## Data extract
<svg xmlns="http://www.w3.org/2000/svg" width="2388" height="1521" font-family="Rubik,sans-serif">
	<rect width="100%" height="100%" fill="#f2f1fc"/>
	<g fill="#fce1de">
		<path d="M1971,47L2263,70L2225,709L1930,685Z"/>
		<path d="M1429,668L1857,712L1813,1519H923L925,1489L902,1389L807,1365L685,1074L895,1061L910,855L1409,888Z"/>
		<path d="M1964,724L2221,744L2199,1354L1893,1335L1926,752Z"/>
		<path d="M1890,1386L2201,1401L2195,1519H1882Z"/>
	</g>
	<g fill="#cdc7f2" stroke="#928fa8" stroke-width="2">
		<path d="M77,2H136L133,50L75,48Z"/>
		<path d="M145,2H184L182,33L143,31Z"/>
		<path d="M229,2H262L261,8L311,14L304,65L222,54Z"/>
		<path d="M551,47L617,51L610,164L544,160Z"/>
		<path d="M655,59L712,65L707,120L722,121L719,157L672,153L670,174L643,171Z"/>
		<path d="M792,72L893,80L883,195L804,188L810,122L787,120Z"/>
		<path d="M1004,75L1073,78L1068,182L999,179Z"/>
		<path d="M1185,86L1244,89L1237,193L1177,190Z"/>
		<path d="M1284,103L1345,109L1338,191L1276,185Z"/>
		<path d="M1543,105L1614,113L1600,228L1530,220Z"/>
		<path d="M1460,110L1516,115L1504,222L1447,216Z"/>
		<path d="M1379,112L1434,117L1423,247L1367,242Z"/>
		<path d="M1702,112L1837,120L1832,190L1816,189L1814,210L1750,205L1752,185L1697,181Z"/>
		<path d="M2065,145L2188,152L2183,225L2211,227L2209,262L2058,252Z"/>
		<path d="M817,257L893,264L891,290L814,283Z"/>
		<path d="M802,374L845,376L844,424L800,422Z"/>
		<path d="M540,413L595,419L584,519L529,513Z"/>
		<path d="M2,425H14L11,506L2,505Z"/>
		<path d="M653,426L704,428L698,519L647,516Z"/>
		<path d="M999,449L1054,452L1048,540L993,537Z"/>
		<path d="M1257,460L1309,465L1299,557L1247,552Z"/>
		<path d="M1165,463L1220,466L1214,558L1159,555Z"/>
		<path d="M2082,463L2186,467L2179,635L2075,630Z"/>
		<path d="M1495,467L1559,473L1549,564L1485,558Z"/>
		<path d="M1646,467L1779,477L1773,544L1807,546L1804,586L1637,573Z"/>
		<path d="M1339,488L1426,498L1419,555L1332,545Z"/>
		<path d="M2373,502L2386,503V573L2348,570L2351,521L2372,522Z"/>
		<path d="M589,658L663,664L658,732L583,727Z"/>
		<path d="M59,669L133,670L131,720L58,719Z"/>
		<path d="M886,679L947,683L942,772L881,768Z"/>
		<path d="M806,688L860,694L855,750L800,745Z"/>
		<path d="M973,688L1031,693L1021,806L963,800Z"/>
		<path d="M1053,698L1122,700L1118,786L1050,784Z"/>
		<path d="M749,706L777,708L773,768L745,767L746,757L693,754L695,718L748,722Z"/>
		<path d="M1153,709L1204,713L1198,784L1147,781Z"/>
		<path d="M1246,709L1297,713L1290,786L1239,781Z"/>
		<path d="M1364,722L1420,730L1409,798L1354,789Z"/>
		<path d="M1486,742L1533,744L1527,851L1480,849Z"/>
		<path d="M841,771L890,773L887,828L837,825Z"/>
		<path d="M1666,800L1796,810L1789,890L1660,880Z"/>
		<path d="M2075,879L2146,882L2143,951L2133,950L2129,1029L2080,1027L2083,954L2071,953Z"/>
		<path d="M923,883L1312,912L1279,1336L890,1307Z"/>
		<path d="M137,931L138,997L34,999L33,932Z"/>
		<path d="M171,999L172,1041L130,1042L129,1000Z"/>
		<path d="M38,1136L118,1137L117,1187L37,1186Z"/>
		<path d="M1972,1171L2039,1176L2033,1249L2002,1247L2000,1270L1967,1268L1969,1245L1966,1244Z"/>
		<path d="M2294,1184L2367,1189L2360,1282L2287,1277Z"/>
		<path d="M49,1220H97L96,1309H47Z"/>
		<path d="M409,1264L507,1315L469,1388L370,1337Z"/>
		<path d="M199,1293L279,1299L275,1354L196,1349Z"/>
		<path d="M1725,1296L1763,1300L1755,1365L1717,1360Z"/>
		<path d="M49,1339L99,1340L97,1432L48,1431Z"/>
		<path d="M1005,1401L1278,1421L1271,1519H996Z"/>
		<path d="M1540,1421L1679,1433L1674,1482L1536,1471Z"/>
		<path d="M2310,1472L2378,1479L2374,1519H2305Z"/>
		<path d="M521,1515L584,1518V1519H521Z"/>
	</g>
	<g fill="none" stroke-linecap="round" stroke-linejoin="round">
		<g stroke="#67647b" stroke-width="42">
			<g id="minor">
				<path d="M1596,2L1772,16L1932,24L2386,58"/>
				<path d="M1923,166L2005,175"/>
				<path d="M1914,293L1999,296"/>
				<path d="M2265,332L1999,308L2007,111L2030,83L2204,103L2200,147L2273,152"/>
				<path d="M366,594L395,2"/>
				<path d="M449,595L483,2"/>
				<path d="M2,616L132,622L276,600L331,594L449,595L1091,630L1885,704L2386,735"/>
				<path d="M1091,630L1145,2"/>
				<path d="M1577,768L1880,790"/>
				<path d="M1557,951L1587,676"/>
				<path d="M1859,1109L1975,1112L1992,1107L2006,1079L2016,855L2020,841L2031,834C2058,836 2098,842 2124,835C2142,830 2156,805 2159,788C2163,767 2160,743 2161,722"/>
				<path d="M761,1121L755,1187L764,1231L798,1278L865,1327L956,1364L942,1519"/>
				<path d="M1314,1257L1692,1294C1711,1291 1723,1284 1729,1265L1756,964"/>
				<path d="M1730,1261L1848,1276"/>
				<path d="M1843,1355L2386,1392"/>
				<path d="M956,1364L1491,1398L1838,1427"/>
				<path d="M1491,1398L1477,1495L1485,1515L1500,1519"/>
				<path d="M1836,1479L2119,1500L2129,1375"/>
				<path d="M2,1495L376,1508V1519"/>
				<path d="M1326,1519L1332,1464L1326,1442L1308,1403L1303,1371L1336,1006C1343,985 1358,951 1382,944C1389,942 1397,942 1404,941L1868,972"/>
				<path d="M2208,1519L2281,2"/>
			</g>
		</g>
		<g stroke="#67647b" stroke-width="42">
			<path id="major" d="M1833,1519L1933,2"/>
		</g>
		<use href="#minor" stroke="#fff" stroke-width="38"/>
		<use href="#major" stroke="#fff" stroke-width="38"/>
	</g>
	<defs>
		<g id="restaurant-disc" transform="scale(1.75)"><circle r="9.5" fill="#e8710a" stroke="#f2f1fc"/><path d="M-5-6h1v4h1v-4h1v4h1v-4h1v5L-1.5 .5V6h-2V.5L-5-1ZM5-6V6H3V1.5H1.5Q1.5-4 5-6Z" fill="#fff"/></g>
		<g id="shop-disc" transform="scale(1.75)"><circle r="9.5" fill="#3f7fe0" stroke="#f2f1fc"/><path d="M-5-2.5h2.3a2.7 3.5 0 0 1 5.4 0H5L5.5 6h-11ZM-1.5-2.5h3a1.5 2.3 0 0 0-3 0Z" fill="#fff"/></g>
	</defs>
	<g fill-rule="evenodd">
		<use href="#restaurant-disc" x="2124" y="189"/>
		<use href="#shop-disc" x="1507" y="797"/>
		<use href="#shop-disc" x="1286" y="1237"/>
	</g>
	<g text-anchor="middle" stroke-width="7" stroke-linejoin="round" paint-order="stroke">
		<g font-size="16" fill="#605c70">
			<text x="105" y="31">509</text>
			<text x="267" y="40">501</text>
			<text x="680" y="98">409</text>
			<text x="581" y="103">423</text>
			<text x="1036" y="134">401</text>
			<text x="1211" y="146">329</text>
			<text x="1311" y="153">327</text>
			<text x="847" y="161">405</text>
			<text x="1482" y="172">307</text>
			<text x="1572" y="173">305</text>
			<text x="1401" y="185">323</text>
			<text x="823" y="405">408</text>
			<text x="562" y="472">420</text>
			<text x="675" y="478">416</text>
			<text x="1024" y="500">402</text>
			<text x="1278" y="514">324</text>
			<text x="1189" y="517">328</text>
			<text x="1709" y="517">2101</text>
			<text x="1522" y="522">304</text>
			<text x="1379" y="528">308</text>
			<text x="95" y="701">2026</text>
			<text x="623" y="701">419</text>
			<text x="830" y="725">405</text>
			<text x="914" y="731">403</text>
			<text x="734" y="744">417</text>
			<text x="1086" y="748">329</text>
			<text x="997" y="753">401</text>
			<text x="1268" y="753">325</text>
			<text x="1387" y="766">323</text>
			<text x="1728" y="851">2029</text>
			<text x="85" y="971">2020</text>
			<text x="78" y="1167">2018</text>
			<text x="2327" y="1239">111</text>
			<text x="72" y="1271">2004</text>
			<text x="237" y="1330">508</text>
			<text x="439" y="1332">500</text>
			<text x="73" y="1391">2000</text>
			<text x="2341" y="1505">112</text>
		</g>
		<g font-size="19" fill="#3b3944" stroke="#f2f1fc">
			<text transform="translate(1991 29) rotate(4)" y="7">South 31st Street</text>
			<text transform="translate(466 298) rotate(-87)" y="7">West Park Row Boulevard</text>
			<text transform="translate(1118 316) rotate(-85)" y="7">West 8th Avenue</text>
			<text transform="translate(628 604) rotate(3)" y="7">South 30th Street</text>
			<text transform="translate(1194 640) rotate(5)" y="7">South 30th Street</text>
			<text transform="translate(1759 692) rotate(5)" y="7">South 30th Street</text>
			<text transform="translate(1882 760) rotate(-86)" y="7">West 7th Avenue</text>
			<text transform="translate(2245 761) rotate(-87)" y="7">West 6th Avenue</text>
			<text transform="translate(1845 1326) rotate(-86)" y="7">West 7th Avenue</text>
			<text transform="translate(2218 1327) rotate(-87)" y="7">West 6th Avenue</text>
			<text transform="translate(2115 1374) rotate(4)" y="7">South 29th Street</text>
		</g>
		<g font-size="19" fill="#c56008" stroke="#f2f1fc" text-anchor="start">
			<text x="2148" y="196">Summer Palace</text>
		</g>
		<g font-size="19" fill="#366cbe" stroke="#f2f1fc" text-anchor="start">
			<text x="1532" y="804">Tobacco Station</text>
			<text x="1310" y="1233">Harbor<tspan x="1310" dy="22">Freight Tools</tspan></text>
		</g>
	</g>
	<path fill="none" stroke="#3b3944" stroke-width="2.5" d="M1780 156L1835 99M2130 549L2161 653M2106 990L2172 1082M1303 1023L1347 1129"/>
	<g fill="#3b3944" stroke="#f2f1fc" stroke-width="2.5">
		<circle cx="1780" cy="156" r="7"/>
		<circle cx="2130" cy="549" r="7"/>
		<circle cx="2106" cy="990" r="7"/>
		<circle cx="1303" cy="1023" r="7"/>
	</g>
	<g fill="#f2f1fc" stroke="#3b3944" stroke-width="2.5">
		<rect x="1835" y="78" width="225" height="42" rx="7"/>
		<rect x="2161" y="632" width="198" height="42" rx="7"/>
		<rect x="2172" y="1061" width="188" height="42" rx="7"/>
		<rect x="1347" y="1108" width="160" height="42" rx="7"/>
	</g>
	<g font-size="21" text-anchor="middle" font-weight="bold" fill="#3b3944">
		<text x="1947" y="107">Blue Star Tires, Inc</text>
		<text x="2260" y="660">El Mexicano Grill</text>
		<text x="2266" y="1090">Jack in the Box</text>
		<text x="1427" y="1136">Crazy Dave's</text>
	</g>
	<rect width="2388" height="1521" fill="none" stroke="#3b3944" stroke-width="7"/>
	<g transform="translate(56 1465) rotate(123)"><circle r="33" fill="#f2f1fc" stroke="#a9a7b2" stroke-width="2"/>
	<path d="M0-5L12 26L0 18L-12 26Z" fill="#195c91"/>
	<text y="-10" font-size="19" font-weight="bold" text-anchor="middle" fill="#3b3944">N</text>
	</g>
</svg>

## Assignment
The answer is a single number: how many lines in the data above hold the string "linejoin".

## Reply to the exercise
2